Rhein-Gymnasium Sinzig
Sommerfest und Projektwoche
Sinzig. 15, 120, 53 sind die Zahlen des Sommerfestes am Rhein-Gymnasium Sinzig (RGS). 15 Liter pro Quadratmeter regnete es an diesem Tag in Sinzig. Dadurch wurde das Fest zur Indoor-Veranstaltung auf drei Etagen, eine Konzentration, die die gute Atmosphäre eher steigerte. 120 Eltern hatten sich im Vorfeld bereit erklärt zu unterstützen.
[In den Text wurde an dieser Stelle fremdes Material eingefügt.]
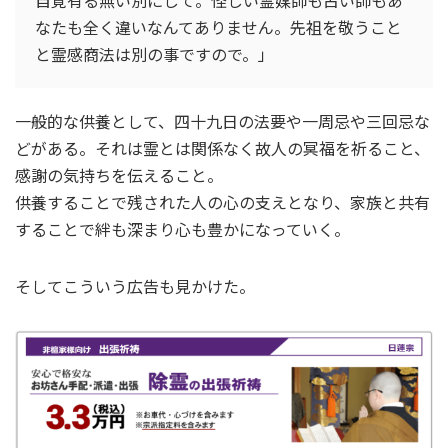
なたも全く違いなんてありません。先祖を敬うこと
と霊感商法は別の事ですので。」
一般的な供養として、四十九日の法要や一周忌や三回忌な
どがある。それは霊とは関係なく故人の冥福を祈ること、
感謝の気持ちを伝えること。
供養することで残された人の心の支えとなり、家族と共有
することで絆も深まり心も豊かになっていく。
そしてこういう広告も見かけた。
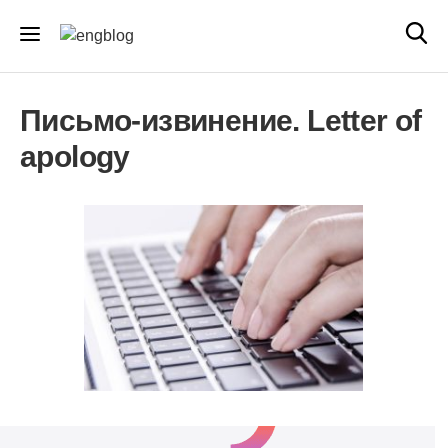
Письмо-извинение. Letter of
apology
Und 53 verschiedene Kuchen zierten das Büffet. Großen Zulauf fanden jeweils die musikalischen Aufführungen, sei es von der Rock-/Pop-Gesangsgruppe, dem Orchester, der Schulband oder der Flamenco-Tanzgruppe. Der Fachbereich Kunst erinnerte an das 20-jährige Jubiläum des Baus der größten gotischen Kathedrale der Welt aus Bambusstäben. 1996 trug das dem RGS einen Eintrag ins Guinness Buch der Rekorde ein. Kunsterzieher Thomas Deboeser hatte in der diesjährigen Projektwoche, die dem Sommerfest vorangegangen war, wiederum mit dem Material „Bambus“ gearbeitet. Im Raum nebenan bearbeiteten junge Künstler Ytong-Steine und gestalteten dabei Tiere, Fabelwesen, Blumenständer und Stelen. Eine dritte Schülergruppe hatte sich der Aquarellmalerei verschrieben und stellte ihre zumeist farbenfrohen Werke aus. Im naturwissenschaftlichen Trakt der Schule untersuchten angehende Biologen Pollen, angehende Chemiker betrieben Alchemie oder widmeten sich der DNA-Analyse. Ein Publikumsmagnet war die Demonstration von Lego-Robotern. Bereits das nächste Schuljahr im Blick hatte die Geocaching-Gruppe. Sie entwickelte Caches für die neuen Fünftklässler zur Erkundung des Schulumfelds wie Sportplatz, Supermarkt, Schreibwarengeschäft und Bahnhof. Das Ende der gymnasialen Laufbahn fokussierte das Projekt „Gut sein, wenn’s drauf ankommt, mentale Vorbereitung auf das Abitur“. Wiederum andere Schülerinnen und Schüler hatten in der Projektwoche Gesellschaftsspiele erfunden und demonstrierten auf dem Sommerfest ihre kreativen Arbeitsergebnisse. Eine Investition in die Zukunft bedeutet die Anlegung eines 50 Quadratmeter großen Schulgartens. Die umfangreiche Pflanzliste beinhaltete Tomaten, Erdbeeren, Paprika Sonnenblumen, Obstbäume, Löwenmäulchen und Margeriten. Skeptischen Fragen neugieriger Eltern, ob dies ein Ein-Tages-Garten sei, entgegnete Biologielehrerin Sarah Krombach: „Keineswegs, für das nächste Schuljahr ist eine Schulgarten-AG geplant, die die Betreuung des Gartens sicherstellt.“ Fehlt nur noch ein Bienenstand. Aber auch hierfür gibt es am RGS schon Interessenten.